Yes it does , I was just scrolling down to see if this exact info was included before heading off to Google.

Please add me to the list Steve 

Cheers

Charlie


----------



## GiddersTT (Dec 6, 2010)

Could you add me to the list as well please


----------



## Mark Davies (Apr 10, 2007)

I think we might come. Put us down on the list, please.


----------



## salTTy (Dec 26, 2009)

please add me to the list ,I will be taking a dog slay over the pack ice to Manchester then driving the rest.Dont suppose they could have made it any further south cheers Keith


----------



## shurcomb (Jan 6, 2007)

Yep count me in for this one.

Not missed one yet either, provided the weather is good like last year it is a very good day out.


----------



## V6RUL (May 28, 2009)

SteveC


----------



## R80RTT (Feb 5, 2011)

Can you stick me down thanks


----------



## Redscouse (Sep 30, 2008)

Stick me down also please Steve mate 

Paul


----------



## V6RUL (May 28, 2009)

Now Paul has turned up, i will have to as well..  
Steve


----------



## shell (Feb 1, 2008)

I'd really like to go to this but all depends on what happens to my circumstances in the next few weeks/months 

So please put me as a possible please


----------



## Redscouse (Sep 30, 2008)

Bring it onnnnnnn!


----------



## 2sprintfast (Mar 3, 2011)

Count me in!


----------



## audimad (Jan 7, 2008)

Could you save us a space too.


----------



## archer77 (Aug 4, 2008)

Could you save us a spot if any left too.


----------



## donuTT (Mar 19, 2011)

I'll be there so count me in.

Thanks.


----------



## TTsline02 (Dec 9, 2008)

Can you pop me down for this


----------



## shell (Feb 1, 2008)

I'm defo a no for this now  boo


----------



## audimad (Jan 7, 2008)

audimad said:


> Could you save us a space too.


Sorry, can't make this now, the Nurburgring and the DTM are calling.


----------



## cal1470 (Feb 2, 2008)

Audis in the Park 2011 OFFICIAL UPDATE....SUNDAY 7TH August 2011

Well it has been a while since I've updated you all so here goes.

INFORMATION SHOWN ->
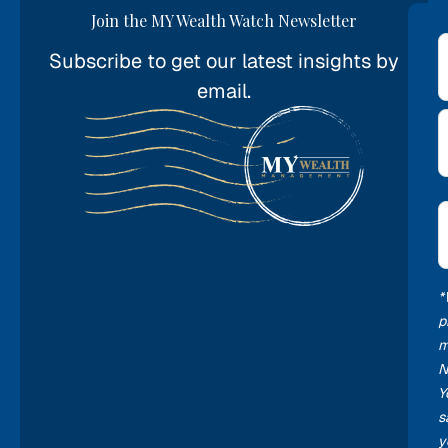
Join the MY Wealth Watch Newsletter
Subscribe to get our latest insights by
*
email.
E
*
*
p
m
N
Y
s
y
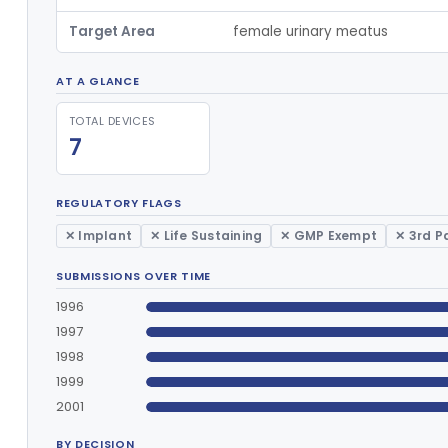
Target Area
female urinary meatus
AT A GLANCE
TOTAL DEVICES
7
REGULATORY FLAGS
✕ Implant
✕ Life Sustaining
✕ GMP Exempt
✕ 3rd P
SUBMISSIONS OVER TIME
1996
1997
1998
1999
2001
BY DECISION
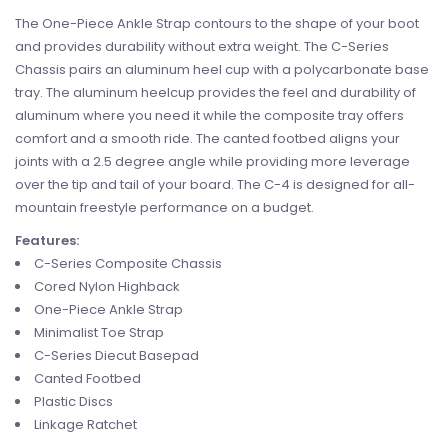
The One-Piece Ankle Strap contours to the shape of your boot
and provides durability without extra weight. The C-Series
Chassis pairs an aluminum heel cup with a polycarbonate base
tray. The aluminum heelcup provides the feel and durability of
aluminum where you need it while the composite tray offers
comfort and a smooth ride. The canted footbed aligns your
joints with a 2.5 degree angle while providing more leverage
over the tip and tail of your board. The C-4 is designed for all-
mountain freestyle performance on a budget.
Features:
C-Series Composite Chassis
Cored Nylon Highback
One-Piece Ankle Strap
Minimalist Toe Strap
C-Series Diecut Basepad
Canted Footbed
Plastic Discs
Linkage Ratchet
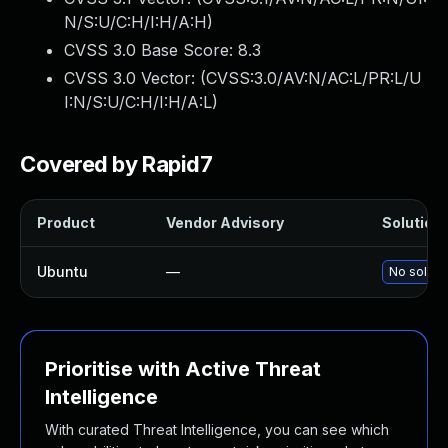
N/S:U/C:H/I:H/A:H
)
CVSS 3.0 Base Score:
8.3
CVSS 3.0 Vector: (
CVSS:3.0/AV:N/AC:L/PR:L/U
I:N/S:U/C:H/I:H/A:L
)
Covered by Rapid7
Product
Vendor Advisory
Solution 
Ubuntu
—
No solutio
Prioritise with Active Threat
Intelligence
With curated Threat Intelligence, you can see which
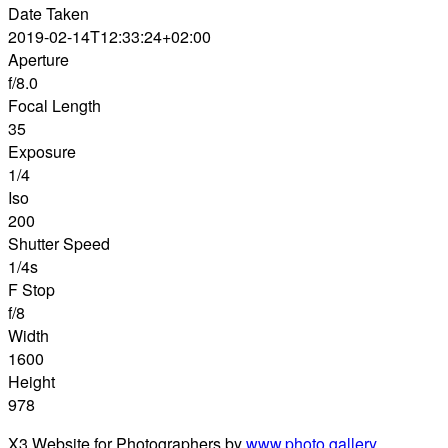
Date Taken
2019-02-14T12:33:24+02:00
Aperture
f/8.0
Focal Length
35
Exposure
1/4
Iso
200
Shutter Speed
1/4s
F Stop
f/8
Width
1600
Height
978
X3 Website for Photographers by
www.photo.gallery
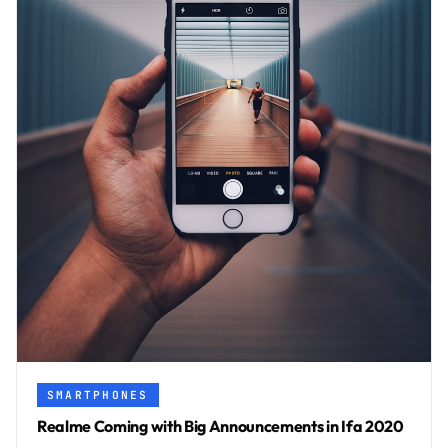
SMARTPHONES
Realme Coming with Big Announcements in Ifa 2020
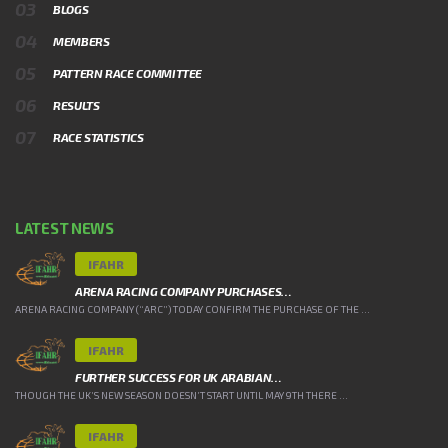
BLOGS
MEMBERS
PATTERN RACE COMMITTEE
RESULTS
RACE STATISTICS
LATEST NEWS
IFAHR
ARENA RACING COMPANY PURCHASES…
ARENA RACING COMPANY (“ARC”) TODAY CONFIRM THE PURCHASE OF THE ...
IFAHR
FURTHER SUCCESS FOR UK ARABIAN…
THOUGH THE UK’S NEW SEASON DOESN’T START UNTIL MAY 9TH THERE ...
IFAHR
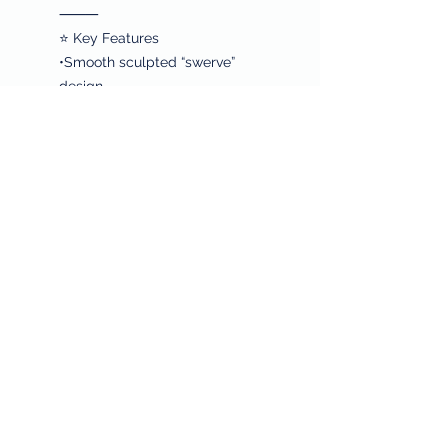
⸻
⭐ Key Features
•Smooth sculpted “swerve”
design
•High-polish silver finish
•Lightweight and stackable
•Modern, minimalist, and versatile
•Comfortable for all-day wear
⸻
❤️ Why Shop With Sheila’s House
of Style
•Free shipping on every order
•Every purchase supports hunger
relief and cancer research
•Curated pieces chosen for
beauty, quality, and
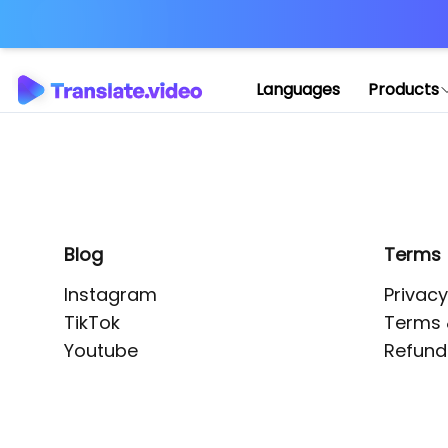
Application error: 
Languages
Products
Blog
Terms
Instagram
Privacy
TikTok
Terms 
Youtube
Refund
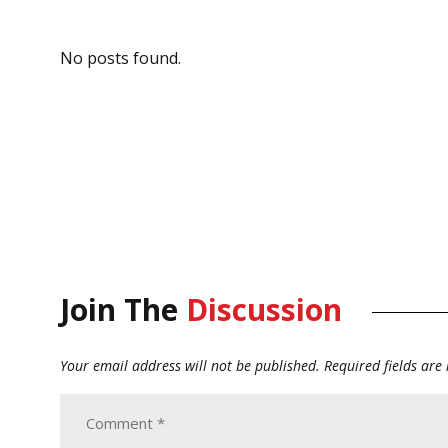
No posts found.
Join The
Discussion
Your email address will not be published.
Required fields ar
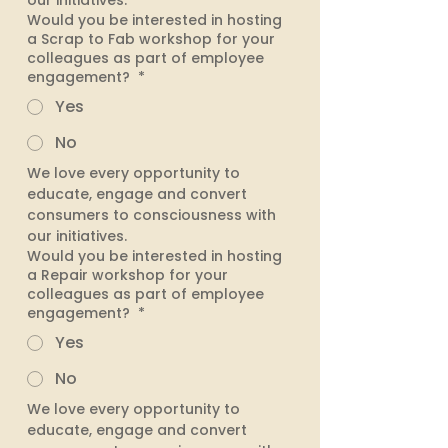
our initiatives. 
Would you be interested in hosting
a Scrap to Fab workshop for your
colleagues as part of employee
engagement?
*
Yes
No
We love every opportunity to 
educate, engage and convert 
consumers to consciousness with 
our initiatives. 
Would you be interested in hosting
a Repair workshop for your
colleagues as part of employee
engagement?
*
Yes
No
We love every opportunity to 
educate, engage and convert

REQUIRED WORK ->
Pick up the forum thread on the Audis in the Park 2011 sign-up list and continue it from its final sentence.

ANSWER SECTION ->
For those of you that haven't heard of Audis in the Park, it is now in its 3rd year and is known as the BIGGEST Audi only event in the country.

It was created to bring ALL Audi owners, drivers and enthusiasts together for a day of everything Audi. It is a fantastic family day out as the event is held in the grounds of Wicksteed Park in Kettering.

People travel from all corners of the UK and beyond to be there. Last year we even had visitors from Northern Ireland, Belgium and Holland!

This year I am having a big push on advanced ticket sales. Advanced tickets are only £5PER VEHICLE!!! This makes AITP amazing value for money as a family day out.

Tickets will be available on the gate on the day but they will be £6 per vehicle. Now I know that is only a £1 saving but ADVANCED ticket sales is the only way I recover the expenditure involved in running the event.

You see, this isn't an event funded and organized by a large multi million pound company, It is run by me, on my own with my own money.

Please consider this: Paying £6 on the gate the money goes directly to Wicksteed park. Paying £5 in advanced (via the website) the money comes directly to me to fund the show. This includes hiring the event field, funding the website and buying the trophies. Without this funding AITP may well have to stop.

The website should answer any questions you may have regarding the event so please pop along to www.audisinthepark.co.uk and have a nosey around.

I also still have space for a few trade stalls so if you know of any traders that may well benefit from having a traders pitch please forward them to the website.

Hope to see you all at AITP2011!

Calvin
Event Manager
Audis in the Park


----------



## Gareth50 (Feb 18, 2011)

Hi

Looks good put me in for this one

Thanks

G


----------



## bigsyd (Jul 9, 2008)

just orderd my ticket for this


----------



## tony_rigby_uk (Nov 27, 2008)

stick me down !!


----------



## mark_hogan (Jan 8, 2009)

TT Law said:


> http://www.audisinthepark.co.uk/
> Sunday August 7th [email protected] Wicksteed Park, near Kettering NN15 6NJ
> 
> Here is the list of attendees for this years Audis in the Park:
> ...


Can you put me down on the list too??

Cheers,

Mark.


----------



## AshleyC (Feb 15, 2011)

Hi, could you add me to the list aswell please.. thnx.. see everyone there..


----------



## TT Law (Sep 6, 2003)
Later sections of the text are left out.